In der Diskussion monierte Reinhold Back die in den Straßenraum hängenden Sträucher und Dornen in der Albrecht-Merck-Straße. Gabi Back fragte, wie die Parksituation am Friedhof Haard verbessert werden könne. Der Bürgermeister sagte, im Moment habe die Gemeinde keine Fläche zur Verfügung. Es würden jedoch Verhandlungen geführt.
Gemeinderat Burkhard Diez (UWH) sprach sich dafür aus, dass im Haarder Friedhof eine öffentlich zugängliche Toilette eingebaut wird. "Wir organisieren das - wie in Nüdlingen", stimmte der Bürgermeister zu. Günter Neeb fragte nach den Kosten eines möglichen Neubaus der Burgstraße, die sich in einem schlechten Zustand befindet. Harald Hofmann machte deutlich: "Es werden keine Straße ohne die Beteiligung der Bürger gemacht."
Keine Chance auf Verwirklichung sah der Bürgermeister für den Wunsch von Ewald Kiesel, aus Gründen der Verkehrssicherheit den Gehweg von der "Bärenburg" bis zur "Linde" zu verlängern. "Das ist offiziell ein Feldweg", erhielt er als Antwort.
Wie in Nüdlingen, hatte die Verwaltung mit Geschäftsleiter Stefan Funk eingangs die gemeindliche Finanzlage, die Maßnahmen und Vorhaben mit Zahlen, Fotos und Planskizzen illustriert. Bürgermeister Harald Hofmann bedankte sich bei den Amtsvorgängern Adalbert und Günter Kiesel, die ihm eine intakte und weiterhin schuldenfreie Kommune hinterlassen hatten. Am lockeren, mitunter recht humorvollen Vortrag des neuen Bürgermeisters merkte man, dass sich Hofmann in seinem Amt offenbar wohlfühlt.
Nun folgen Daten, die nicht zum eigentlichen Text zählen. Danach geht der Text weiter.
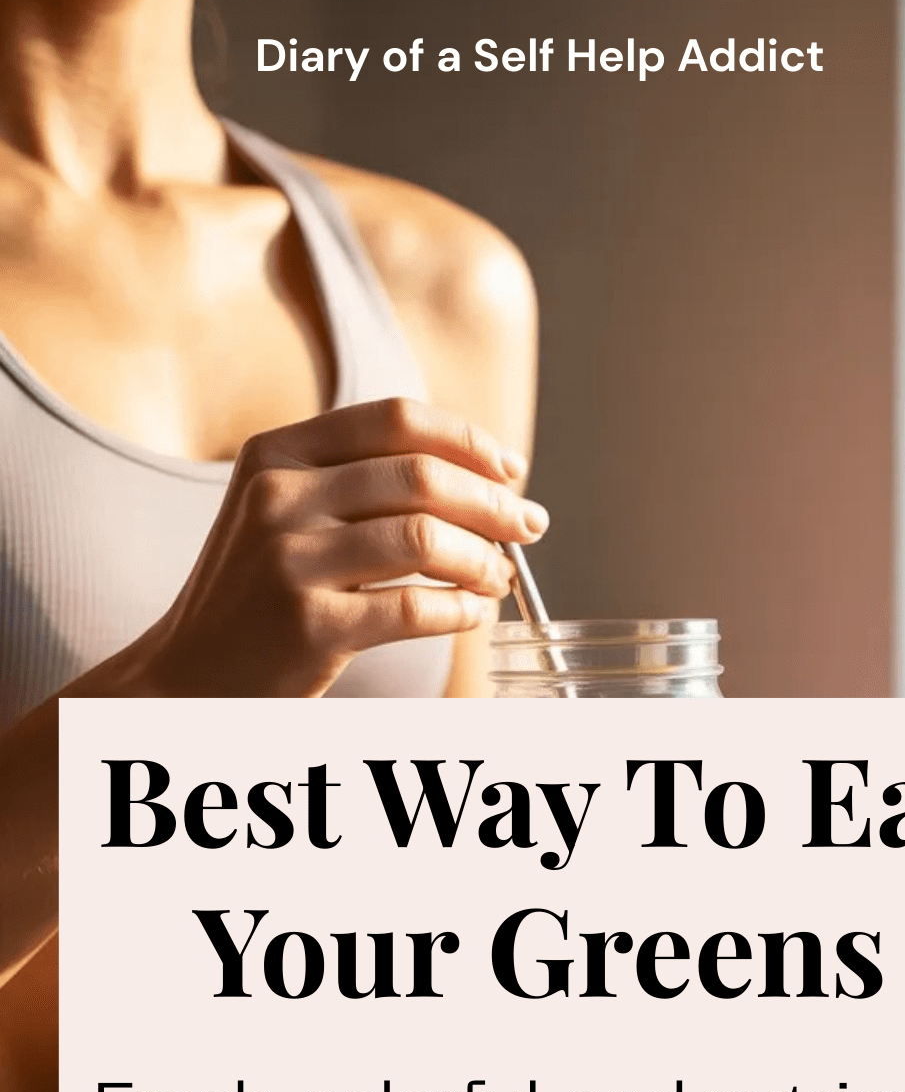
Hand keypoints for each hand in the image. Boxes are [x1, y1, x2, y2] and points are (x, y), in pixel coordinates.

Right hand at [129, 397, 546, 695]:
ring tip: (498, 578)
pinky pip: (415, 607)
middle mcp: (278, 497)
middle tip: (529, 528)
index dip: (467, 440)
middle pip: (421, 477)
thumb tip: (482, 479)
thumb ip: (359, 482)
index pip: (395, 419)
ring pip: (425, 539)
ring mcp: (290, 561)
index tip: (511, 470)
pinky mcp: (309, 626)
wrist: (188, 673)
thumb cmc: (256, 594)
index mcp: (276, 453)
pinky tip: (472, 614)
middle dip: (494, 504)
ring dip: (483, 559)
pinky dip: (461, 610)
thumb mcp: (284, 512)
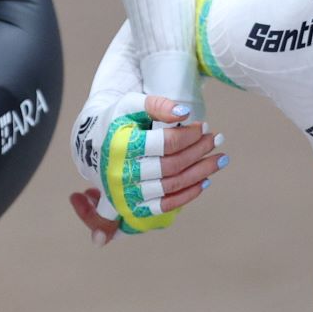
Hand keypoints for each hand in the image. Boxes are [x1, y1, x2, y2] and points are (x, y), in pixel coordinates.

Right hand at [68, 95, 225, 243]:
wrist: (92, 145)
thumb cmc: (117, 122)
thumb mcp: (131, 105)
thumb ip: (156, 105)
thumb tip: (185, 113)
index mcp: (121, 146)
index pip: (166, 144)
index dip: (190, 135)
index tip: (203, 127)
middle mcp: (122, 172)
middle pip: (172, 165)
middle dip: (199, 151)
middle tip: (215, 139)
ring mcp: (128, 193)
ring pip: (173, 185)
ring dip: (201, 172)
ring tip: (220, 159)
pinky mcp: (133, 206)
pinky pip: (166, 205)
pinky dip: (188, 194)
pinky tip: (205, 180)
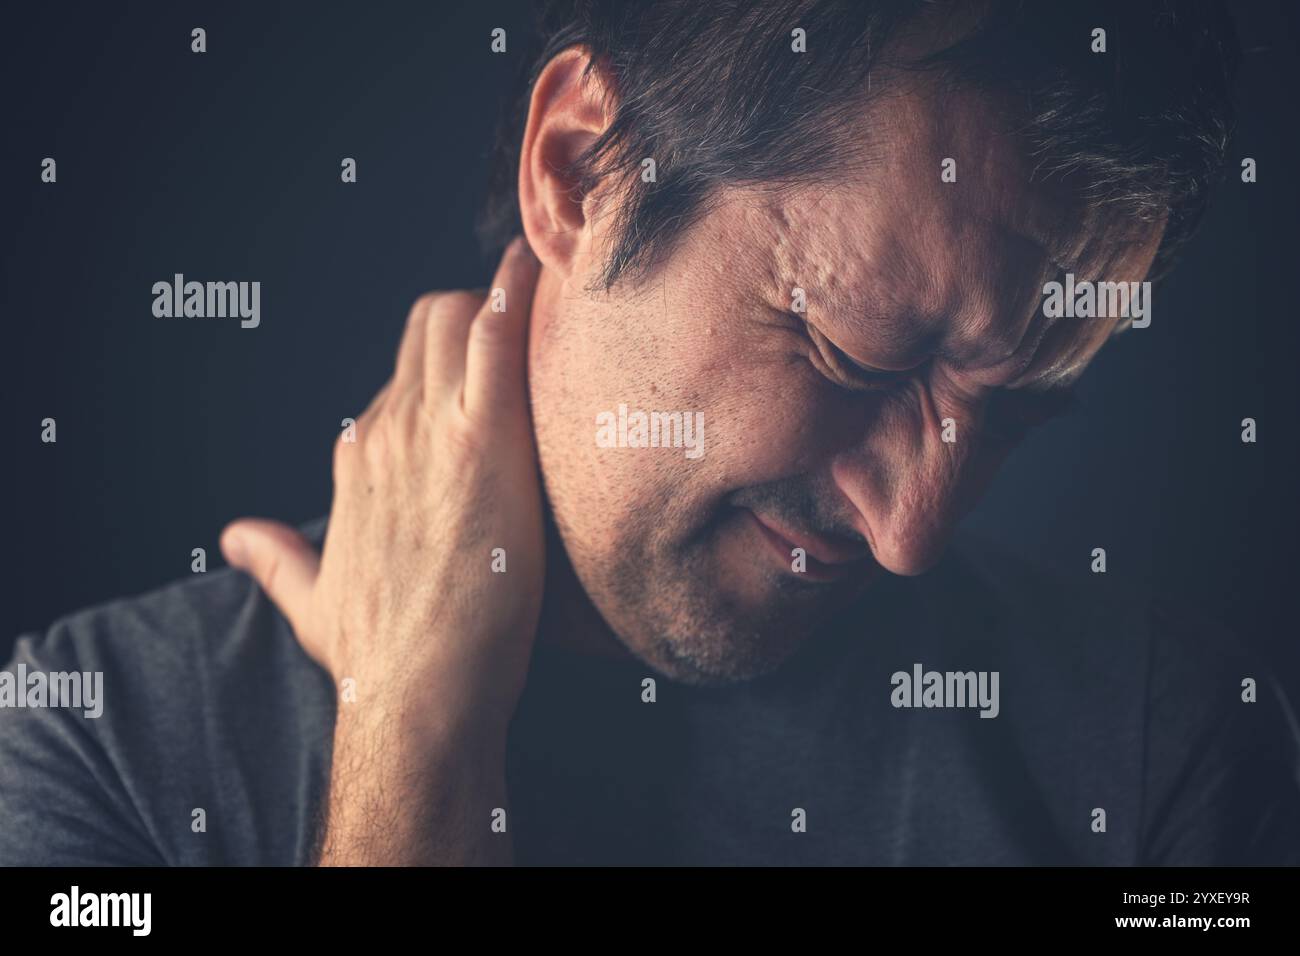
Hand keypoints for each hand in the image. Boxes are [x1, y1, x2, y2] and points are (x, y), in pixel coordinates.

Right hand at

Anders als in Nüdlingen, waren die Haarder beim Thema Ortsumgehung mit der Sachdarstellung des Bürgermeisters zufrieden. Bekanntlich bemüht sich die Gemeinde seit Jahren, mit dem Projekt Ortsumgehung in den "vordringlichen Bedarf" des Bundesverkehrswegeplans 2015 zu kommen. Auch bei einem positiven Ergebnis werde die Umgehungsstraße kaum in den nächsten Jahren verwirklicht, ist sich Hofmann sicher. Er stellte eine Reihe zeitnaher Maßnahmen für die Verbesserung des Ist-Zustands dar, unter anderem die Hebung aller Kanaldeckel. Erreicht worden sei jetzt eine neue Asphaltierung der gesamten Nüdlinger Ortsdurchfahrt mit "Flüsterasphalt", die für 2016 vorgesehen sei.
In Nüdlingen und in Haard habe sich die Gemeinde bei der Aufnahme von Flüchtlingen stark engagiert, so Hofmann. Dank sagte das Ortsoberhaupt Privatpersonen und Vereinen, die zu ihrer Integration beitragen.